=== Exercise details ===
Can you carry on the Sahrawi passports passage below, starting after its last sentence?

=== Source passage ===

####

Passports issued to Sahrawi citizens

Sahrawi passports are passports issued to citizens of the Sahrawi Republic. They are issued by the Ministry of Foreign Affairs or Interior, and launched by National Centre of Documents Production.

Sahrawi passport booklets are valid for travel by Sahrawi citizens to the countries that recognized the Sahrawi Republic, although travel to certain countries and/or for certain purposes may require a visa. They conform with recommended standards of the International Civil Aviation Organization (ICAO). There are more types of passport booklets; as well, SADR issued biometric passports as standard since September 2012.

==Types of passports==
Sahrawi passports are plain or diplomatic. They have red, blue or green covers.

####

=== Supplied information ===
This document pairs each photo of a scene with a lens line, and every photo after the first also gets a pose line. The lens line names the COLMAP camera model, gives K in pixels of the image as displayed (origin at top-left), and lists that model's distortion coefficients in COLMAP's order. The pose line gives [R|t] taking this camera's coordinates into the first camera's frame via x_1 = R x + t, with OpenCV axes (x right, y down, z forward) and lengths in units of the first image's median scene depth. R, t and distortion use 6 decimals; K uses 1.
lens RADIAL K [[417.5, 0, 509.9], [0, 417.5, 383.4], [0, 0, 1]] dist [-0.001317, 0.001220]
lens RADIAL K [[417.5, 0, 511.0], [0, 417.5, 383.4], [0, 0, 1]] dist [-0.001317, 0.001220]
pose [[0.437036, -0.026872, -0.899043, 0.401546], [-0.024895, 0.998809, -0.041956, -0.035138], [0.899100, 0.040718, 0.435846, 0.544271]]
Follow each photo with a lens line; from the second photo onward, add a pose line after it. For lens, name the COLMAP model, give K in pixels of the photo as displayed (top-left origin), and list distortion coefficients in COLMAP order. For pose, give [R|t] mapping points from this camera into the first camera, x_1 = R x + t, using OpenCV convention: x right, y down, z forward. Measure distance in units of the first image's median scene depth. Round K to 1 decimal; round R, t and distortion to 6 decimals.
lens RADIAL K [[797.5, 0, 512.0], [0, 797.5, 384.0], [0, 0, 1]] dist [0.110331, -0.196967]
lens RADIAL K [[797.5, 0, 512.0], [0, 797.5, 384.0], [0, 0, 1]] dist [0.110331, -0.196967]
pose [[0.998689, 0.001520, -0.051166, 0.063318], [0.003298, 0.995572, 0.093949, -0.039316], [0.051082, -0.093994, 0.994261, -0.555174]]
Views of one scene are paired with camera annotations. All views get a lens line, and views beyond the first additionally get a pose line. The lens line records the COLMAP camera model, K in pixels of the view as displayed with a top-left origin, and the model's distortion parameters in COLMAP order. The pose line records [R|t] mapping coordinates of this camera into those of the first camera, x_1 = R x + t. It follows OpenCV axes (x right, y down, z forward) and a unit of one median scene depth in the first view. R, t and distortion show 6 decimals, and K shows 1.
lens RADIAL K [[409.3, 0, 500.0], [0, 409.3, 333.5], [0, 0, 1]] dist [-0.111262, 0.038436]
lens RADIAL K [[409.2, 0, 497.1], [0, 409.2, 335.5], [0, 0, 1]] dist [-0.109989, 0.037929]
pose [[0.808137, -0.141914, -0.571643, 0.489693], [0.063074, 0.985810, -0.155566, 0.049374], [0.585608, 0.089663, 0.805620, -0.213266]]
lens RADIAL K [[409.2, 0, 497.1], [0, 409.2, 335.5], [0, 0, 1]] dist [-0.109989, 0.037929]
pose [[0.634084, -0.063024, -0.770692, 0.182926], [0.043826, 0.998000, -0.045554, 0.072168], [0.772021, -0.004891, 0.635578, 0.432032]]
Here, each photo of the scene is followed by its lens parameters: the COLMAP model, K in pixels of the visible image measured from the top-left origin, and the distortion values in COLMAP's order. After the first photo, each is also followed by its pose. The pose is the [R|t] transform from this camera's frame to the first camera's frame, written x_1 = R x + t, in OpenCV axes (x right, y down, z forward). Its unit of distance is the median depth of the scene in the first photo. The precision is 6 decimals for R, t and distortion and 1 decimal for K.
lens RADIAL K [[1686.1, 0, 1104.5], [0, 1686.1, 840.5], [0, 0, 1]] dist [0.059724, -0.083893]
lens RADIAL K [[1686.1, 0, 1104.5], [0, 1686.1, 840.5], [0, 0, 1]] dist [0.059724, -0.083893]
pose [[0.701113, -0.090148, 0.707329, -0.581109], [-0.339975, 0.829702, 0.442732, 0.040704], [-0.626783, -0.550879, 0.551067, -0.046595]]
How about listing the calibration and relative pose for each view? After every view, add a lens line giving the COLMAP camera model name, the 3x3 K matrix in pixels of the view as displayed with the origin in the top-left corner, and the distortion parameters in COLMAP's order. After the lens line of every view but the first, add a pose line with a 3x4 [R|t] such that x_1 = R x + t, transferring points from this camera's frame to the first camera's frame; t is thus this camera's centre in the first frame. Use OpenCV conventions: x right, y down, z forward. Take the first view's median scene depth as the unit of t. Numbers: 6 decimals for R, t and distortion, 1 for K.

####

=== Result of this task ===
==Biometric passport==
Plans had been adopted to prepare and issue the new Sahrawi passport before December 2011. Production of the first Saharawi biometric passport was launched 8 September 2012 under Presidential Decree 11/2012. The new biometric passport contains an electronic chip with information about the holder, including a digitized photograph, fingerprints and signature. The Minister of Interior Mr. Hamada Salma said that new passport with the high digital technology "has two security codes; one contains information of the passport’s holder, whereas the second is a two-dimensional system. In addition to other security measures can only be read by ultraviolet."
President of the SADR Mohamed Abdelaziz was granted the first Saharawi diplomatic passport.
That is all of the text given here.